My first trip, I gained perspective. I saw how other people lived and where my place was in the world and I discovered what I wanted to do, and who I wanted to be. I wanted to be independent and I discovered that those who do not have the courage to follow their own dreams will always try to belittle the dreams of others.

My second trip, I learned to be skeptical of what I see, and really discovered the ups and downs of development work. It was this trip that I truly decided that I wanted to continue my education in African development, and I really matured through this trip as I took on a more leadership role, which I enjoyed.

This last trip, I learned to have fun.

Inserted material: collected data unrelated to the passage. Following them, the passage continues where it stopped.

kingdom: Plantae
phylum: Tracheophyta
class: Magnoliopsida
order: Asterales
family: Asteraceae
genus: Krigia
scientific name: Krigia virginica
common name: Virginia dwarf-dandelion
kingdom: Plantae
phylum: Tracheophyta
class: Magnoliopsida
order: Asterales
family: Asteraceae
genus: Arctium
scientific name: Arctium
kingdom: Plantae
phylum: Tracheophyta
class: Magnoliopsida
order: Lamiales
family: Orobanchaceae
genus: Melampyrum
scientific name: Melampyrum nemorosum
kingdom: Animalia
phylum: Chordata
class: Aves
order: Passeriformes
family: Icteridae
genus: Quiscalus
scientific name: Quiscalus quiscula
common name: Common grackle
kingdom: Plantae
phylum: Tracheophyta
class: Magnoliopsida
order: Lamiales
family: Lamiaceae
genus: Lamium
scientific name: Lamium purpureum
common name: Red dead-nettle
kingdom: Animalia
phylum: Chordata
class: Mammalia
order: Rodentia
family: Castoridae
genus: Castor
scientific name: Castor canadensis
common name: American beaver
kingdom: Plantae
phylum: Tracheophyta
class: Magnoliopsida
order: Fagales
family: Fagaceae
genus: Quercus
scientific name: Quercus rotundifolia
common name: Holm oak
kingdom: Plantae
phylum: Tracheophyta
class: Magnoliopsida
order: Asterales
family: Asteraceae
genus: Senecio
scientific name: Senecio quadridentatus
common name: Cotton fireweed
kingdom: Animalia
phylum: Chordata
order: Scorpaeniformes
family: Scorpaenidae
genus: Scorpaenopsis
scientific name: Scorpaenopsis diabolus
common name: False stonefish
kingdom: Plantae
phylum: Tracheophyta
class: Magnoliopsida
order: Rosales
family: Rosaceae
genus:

Sometimes I can be too uptight and a bit of a workaholic, so I learned to let loose and soften the walls I so often hide behind. This trip was full of the most ups and downs, with the death of one of our home-based care patients, and some of the most gruesome home-based care visits I’ve seen. At one point we were popping two abscesses at the side of the road before tending to a lady’s finger that had been bitten by her neighbour, the bone of her middle finger exposed to the elements.

I learned to have emotions as a response to the patients that I saw, and I learned that I can only laugh off so many instances before it’s going to hurt my psyche. Sometimes it’s good to be able to shut down when a situation warrants it, but this group of volunteers taught me that it’s important to debrief and even feel.

I don’t regret changing my plans. Europe would have been nice, and I still got to see some of it. But volunteering has become the place where I can put all my emotions back in their proper place before continuing with another year. It’s exactly what I needed.

“Twenty years from now you will be more disappointed by the things you didn't do than by the ones you did. So throw off the bowlines, sail away from the safe harbor, catch the trade winds in your sails. Explore. Dream. Discover."